- [Required work]
After finding the line with "Globalization of Supply Chains", restate it and each remaining line of the material word for word, omitting every picture.

- [Data excerpts]
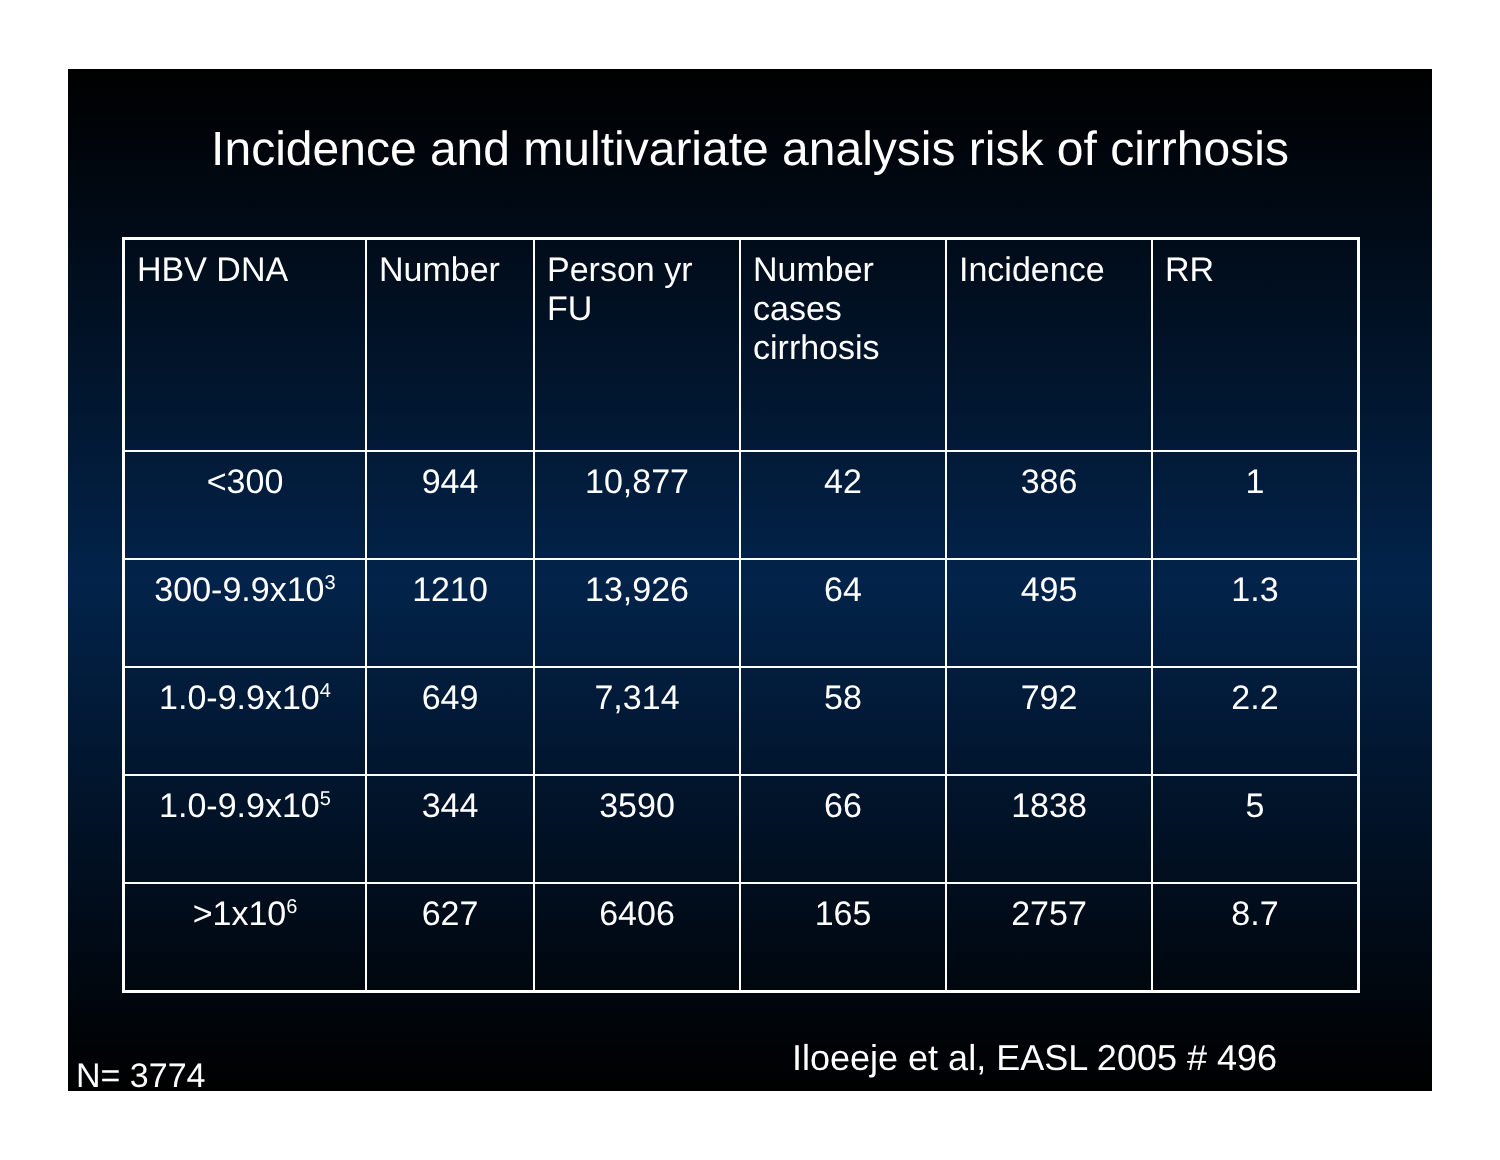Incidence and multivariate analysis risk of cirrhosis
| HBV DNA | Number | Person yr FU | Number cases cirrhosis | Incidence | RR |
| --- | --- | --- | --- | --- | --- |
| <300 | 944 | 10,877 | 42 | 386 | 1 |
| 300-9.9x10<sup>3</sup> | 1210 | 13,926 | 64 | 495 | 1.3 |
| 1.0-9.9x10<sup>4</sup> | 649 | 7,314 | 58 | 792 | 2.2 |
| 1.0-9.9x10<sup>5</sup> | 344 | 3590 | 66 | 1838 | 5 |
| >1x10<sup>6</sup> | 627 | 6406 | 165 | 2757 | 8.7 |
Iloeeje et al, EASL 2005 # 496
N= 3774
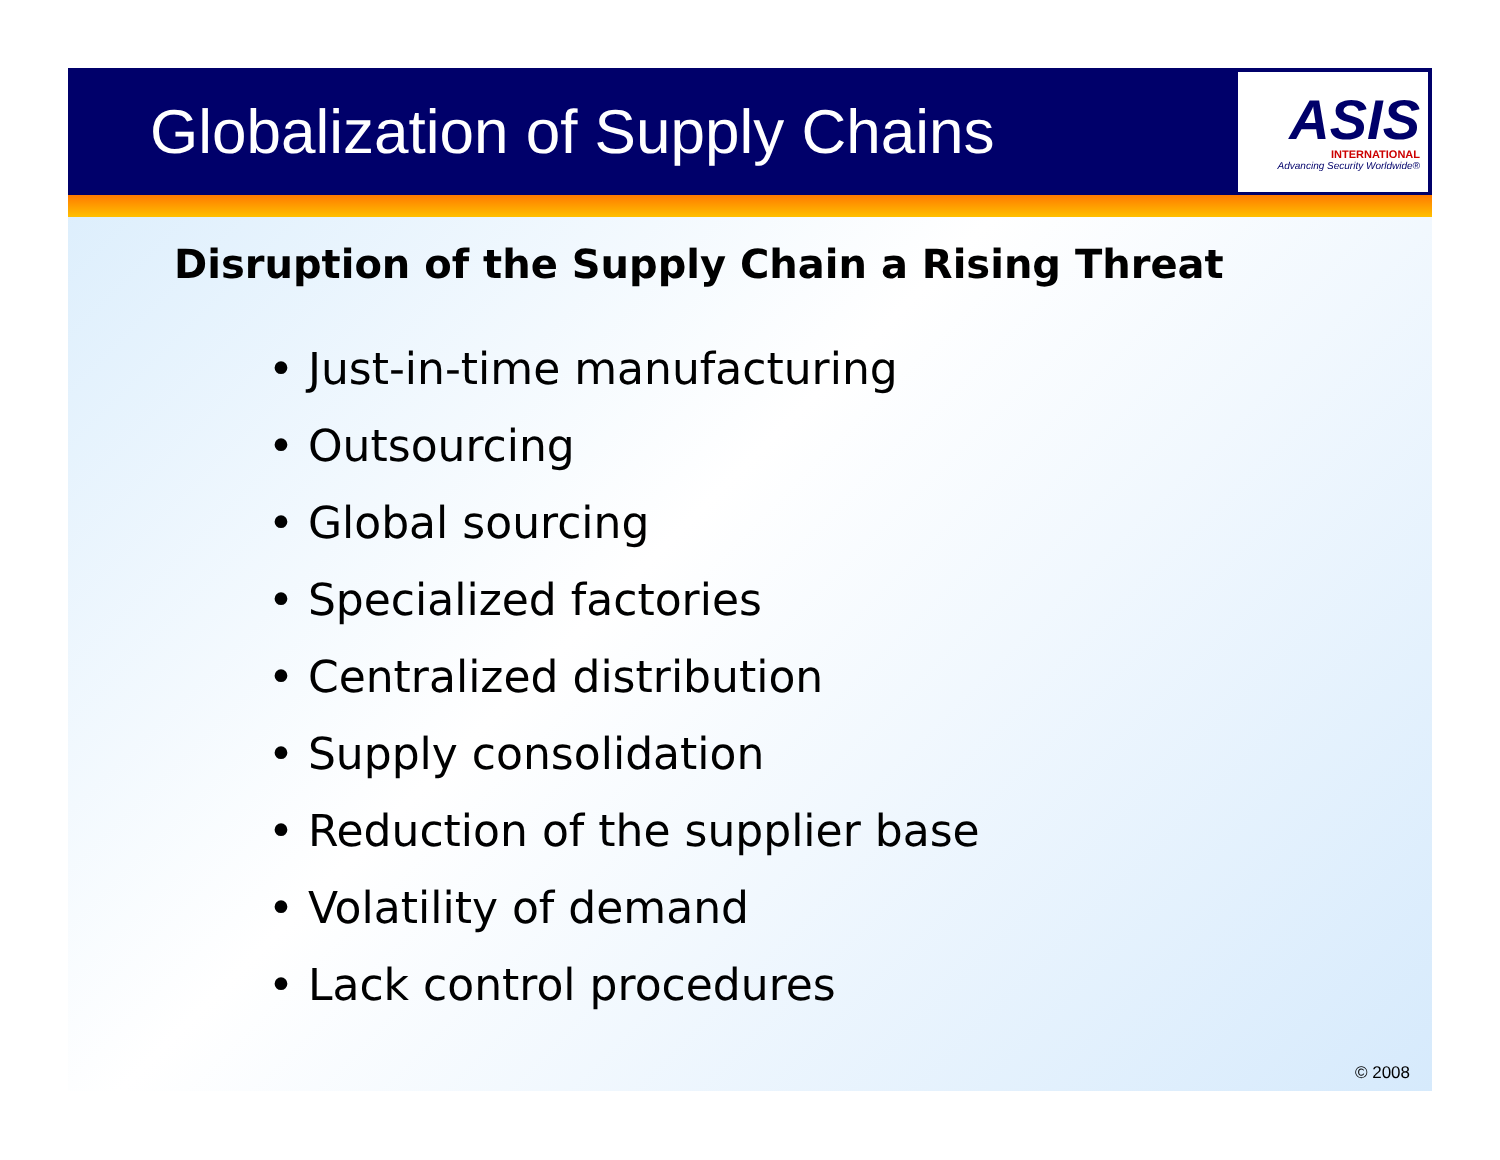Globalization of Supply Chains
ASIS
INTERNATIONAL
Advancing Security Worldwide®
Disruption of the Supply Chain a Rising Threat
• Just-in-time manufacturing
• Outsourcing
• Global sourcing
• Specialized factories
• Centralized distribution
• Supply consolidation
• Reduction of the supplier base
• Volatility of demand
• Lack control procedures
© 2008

- [Reply to the exercise]
Globalization of Supply Chains
ASIS
INTERNATIONAL
Advancing Security Worldwide®
Disruption of the Supply Chain a Rising Threat
• Just-in-time manufacturing
• Outsourcing
• Global sourcing
• Specialized factories
• Centralized distribution
• Supply consolidation
• Reduction of the supplier base
• Volatility of demand
• Lack control procedures
© 2008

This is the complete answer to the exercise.